Zebra has seen performance weaken across industries and regions due to end users managing their inventory by pushing back orders and repurposing existing devices, causing demand slowdown. VDC sees this as a near-term problem for the global market leader that will diminish as macroeconomic pressures subside, global logistics and manufacturing performance indices improve, and customers are able to set aside bigger budgets for infrastructure-related investments. Backlogged orders are being pushed back and not cancelled, which shows that clients intend to buy in the future especially when inflationary pressures ease. While Zebra does expect conditions to worsen over the next couple of quarters, there are bright spots to look to in the long term from the standpoint of vertical adoption and regional spending. With promising attributes present in pharmaceutical and EV manufacturing as well as government projects across the globe, the decline in end user demand is temporary. VDC believes that through diversification into different markets with its new product lines (particularly fixed industrial scanning and machine vision), coupled with market corrections and stabilizing foreign currency exchange rates, Zebra will return to positive growth.
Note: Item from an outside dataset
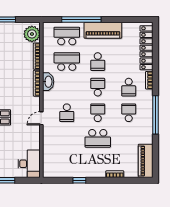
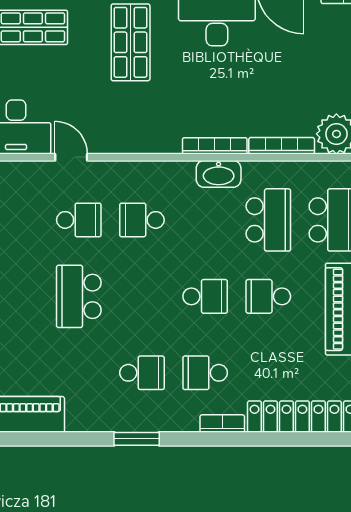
school desk: (98, 113) -> (79, 220), moved
window: (155, 115) -> (137, 439), width x0.47
door: (41, 118) -> (71, 157), moved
Cognex performed better than Wall Street’s expectations for the quarter even as negative macroeconomic trends continue in 2023. Sharp declines in consumer electronics and semiconductor industries negatively impacted factory automation spends. EV battery manufacturing is the bright spot currently and also for long-term growth as demand in other sectors weakens across the globe. While key e-commerce players have significantly scaled back on infrastructure investments over the past few quarters, parcel and post organizations can drive growth for Cognex in the future. The company is strategically announcing new products for this market in order to position itself for future growth; VDC finds its concerted efforts around new product development and introduction particularly encouraging. Cognex’s decision to expand its direct salesforce to also target factory automation opportunities within the SMB segment will place it head-to-head against Keyence, its largest competitor in the machine vision market with a formidable direct sales team.